Washington, (Asian independent) Democratic lawmakers from the US House of Representatives have introduced a stopgap funding bill, known as the continuing resolution legislation, to keep the federal government open until Deember 11.
“The Continuing Resolution introduced today will avert a catastrophic shutdown in the middle of the ongoing pandemic, wildfires and hurricanes, and keep government open until December 11, when we plan to have bipartisan legislation to fund the government for this fiscal year,” House Speaker Nancy Pelosi said in a statement on Monday.
“We continue to believe that the Congress should complete its work by passing full appropriations bills by December, which the House has already done,” Xinhua news agency quoted the Speaker as saying.
The current federal government funding is slated to run out on September 30, leaving just nine days for both parties to avoid a potential government shutdown at a time when lawmakers remain deadlocked over the next Covid-19 relief package.
“We must continue to work to reach agreement on a coronavirus relief package that meets the health and economic needs of the American people,” Pelosi said.

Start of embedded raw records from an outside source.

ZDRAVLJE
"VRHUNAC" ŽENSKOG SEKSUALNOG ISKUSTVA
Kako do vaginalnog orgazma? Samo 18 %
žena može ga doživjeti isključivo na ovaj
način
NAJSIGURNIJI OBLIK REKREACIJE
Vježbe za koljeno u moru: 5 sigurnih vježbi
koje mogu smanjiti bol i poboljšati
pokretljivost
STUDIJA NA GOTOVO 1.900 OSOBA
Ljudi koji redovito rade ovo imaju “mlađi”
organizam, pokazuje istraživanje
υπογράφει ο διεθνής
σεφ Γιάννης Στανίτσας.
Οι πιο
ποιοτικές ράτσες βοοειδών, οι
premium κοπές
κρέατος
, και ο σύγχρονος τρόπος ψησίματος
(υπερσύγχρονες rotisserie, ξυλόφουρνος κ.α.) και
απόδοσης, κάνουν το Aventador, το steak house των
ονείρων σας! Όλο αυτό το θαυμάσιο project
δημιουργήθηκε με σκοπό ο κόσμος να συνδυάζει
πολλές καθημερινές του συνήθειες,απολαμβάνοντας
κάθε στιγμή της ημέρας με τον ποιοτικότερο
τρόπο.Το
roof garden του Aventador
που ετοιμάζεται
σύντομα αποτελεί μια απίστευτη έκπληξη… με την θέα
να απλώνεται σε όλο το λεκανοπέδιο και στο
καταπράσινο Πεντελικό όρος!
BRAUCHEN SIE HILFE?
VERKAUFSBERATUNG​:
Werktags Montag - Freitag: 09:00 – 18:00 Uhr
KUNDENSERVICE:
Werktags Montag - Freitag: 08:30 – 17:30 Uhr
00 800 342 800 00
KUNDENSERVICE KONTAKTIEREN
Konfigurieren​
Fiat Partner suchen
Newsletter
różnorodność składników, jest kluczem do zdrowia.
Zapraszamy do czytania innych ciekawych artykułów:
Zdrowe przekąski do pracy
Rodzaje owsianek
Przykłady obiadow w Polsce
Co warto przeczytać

However, Senate Republicans quickly opposed to the stopgap funding bill, as it does not contain a provision to provide aid for farmers impacted by the pandemic.
The House plans to pass the government funding legislation as soon as Tuesday and send it to the Senate.
Republicans in the Senate could block the bill or seek to amend it and send it back to the House, according to The Washington Post.
Both the House and Senate must pass identical versions of the bill for President Donald Trump to sign it.
It’s not clear whether the two parties could avoid a government shutdown before the November 3 presidential election.
Last week, the Senate failed to advance a scaled-down Republican Covid-19 relief proposal, which contained roughly $650 billion in total spending.
House Democrats had unveiled a $3 trillion relief proposal in May, which didn’t gain support from the Republicans.
Senate Republicans released their $1 trillion proposal in late July, but lawmakers failed to bridge their differences before the August recess.